I think the concept of mental whiplash was introduced to me when I travelled back home after my first semester. Suddenly, I had regressed into the version of myself I’d known 6 months ago, and somehow, that cycle of regression remains true for every trip home since then. Like yin-and-yang in constant defiance and simultaneous harmony, these two versions of me are completely different people, but co-exist in the same body. For the first time, I felt like a guest in my own home. There was a time limit on the number of days I could stay: an ever-present countdown before I had to leave my family again. Suddenly, there was a shift. Messages from my school friends that they weren’t free to meet because their college was still going on. Having to pay adult fares at exhibitions I wanted to visit. Every street sign with text that read ‘THIS IS NOT YOUR HOME ANYMORE’. It’s a strange feeling to re-visit your childhood haunts with the knowledge that that time is gone, and the slides at the playground don’t feel as large as they used to, and all you can think about now is how hot the metal on that slide gets in the summer instead of when it would be your turn to go next. The pampering of your parents feels suddenly undeserved and overbearing. It’s weird getting breakfast in bed instead of having to groggily walk to Kadamba for 3 cold Idlis. You notice a few more grey hairs on their head than you did the last time you saw them while talking about your last semester, hiding all the details you know they wouldn’t approve of. And, the forced smile that accompanies the hidden tears as they wave goodbye to you at the airport once again is the final cherry on top as you take that godforsaken flight back to Hyderabad. There can never be peace while HOME exists in the back of your mind. Whether that’s the number on your transcript, the anxiety about next sem’s courses, having to get a 13.4 SGPA to get that 8.5 CG you really want, or just meeting your friends again. Going back home is never the same, and it becomes increasingly harder to attach yourself to the same places you’d spend hours in everyday, like old shoes that have started to get too tight, or a bed in which your legs have started to dangle off the edge of.
Every day is spent deciding which place you want to revisit or which friend you want to hang out with, and suddenly, it’s time to return back to HOME. And when you’re back HOME, not a second is spent without craving to go back home, yet home feels like it could never exist outside the bubble our college exists in. This never-ending cycle consumes me every 6 months, and somehow it never gets easier. Sisyphus must climb his mountain, and I have to board my flight.
3. Having no home, yet having two.
There’s an odd charm about all of this though. CSO taught me that multi-threading is where a computer changes states (processes) depending on which instruction cycle it’s on. I wrote my Endsem and finished the course, but only truly understood what my professor meant when I got off the flight and reached home. The aforementioned cycle of regression and evolution, of belonging and not belonging, home and HOME, has created a deep confusion in my mind. No place feels more home than the one I’m staying in at the moment, but it’s oxymoronic to call more than one place home, isn’t it?

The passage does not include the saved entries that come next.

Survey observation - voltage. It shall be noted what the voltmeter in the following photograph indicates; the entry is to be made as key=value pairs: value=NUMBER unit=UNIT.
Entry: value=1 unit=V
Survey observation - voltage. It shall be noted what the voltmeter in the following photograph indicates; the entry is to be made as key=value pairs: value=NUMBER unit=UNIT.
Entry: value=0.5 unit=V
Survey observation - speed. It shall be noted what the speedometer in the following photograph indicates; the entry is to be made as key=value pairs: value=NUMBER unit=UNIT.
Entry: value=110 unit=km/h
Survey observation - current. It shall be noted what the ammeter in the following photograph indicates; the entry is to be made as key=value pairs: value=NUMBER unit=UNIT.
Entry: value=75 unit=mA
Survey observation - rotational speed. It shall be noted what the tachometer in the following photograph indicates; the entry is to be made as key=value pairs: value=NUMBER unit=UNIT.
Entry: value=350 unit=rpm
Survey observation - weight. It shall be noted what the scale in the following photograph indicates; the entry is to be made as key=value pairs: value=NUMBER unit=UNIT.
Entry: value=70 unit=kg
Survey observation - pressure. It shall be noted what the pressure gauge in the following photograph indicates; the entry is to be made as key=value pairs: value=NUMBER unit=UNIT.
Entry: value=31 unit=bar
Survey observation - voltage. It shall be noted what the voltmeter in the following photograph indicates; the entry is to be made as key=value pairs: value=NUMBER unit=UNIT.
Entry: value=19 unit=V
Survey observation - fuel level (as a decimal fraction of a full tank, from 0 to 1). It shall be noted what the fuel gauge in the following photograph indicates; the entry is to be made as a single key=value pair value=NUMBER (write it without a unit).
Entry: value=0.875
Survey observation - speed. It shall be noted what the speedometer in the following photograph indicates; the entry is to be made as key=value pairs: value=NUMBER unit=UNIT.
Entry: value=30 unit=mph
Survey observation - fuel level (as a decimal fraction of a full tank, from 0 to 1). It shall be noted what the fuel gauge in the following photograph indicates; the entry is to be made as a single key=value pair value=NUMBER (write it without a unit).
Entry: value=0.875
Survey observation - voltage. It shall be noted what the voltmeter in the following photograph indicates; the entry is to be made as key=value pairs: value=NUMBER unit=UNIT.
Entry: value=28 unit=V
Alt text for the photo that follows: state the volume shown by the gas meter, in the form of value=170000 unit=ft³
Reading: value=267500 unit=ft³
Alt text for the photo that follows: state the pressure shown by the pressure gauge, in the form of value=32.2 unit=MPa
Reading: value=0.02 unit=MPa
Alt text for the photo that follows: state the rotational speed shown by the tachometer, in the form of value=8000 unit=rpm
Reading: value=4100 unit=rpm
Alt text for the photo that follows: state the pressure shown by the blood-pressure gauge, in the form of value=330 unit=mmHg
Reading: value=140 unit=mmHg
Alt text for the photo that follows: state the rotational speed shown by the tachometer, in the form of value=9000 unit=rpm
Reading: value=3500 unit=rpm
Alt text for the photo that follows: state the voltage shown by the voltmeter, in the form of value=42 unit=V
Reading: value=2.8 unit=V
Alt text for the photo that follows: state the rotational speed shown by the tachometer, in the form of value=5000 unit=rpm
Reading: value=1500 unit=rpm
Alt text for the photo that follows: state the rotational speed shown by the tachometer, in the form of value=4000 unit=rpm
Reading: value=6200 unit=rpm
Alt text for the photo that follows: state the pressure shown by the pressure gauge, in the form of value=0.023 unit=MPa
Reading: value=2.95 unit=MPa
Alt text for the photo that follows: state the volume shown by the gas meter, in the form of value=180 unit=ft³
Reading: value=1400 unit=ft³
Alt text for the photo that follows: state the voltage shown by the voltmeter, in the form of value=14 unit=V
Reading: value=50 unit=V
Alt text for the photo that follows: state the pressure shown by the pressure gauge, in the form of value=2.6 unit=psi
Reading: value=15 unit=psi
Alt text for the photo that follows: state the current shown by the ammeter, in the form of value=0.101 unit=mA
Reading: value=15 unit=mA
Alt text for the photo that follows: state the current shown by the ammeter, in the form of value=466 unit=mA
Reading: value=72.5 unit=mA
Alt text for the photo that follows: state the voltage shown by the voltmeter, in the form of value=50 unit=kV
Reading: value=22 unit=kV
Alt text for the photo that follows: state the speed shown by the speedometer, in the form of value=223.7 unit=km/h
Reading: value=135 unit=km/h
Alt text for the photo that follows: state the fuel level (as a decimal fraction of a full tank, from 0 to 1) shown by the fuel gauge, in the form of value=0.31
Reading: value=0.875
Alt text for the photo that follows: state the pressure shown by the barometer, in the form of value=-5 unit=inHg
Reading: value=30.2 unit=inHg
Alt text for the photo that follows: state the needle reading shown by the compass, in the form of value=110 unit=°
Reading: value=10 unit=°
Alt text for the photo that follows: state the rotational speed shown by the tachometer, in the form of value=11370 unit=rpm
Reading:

Maybe, I have zero homes altogether.
That train of thought falls apart when l get a hug from my parents when they come to collect me at the airport, or when I get the daily 8:29 AM call from my girlfriend waking me up for class because I overslept, and suddenly, I realize I have 2 homes. Some part of my soul exists in both places simultaneously, and there’s love to be found in each one.
I’ve spent a lot of time trying to find a balance, and I’m still not there yet, but it’s certainly comforting to know that I can take a 3 hour flight, and still find a place I can call home.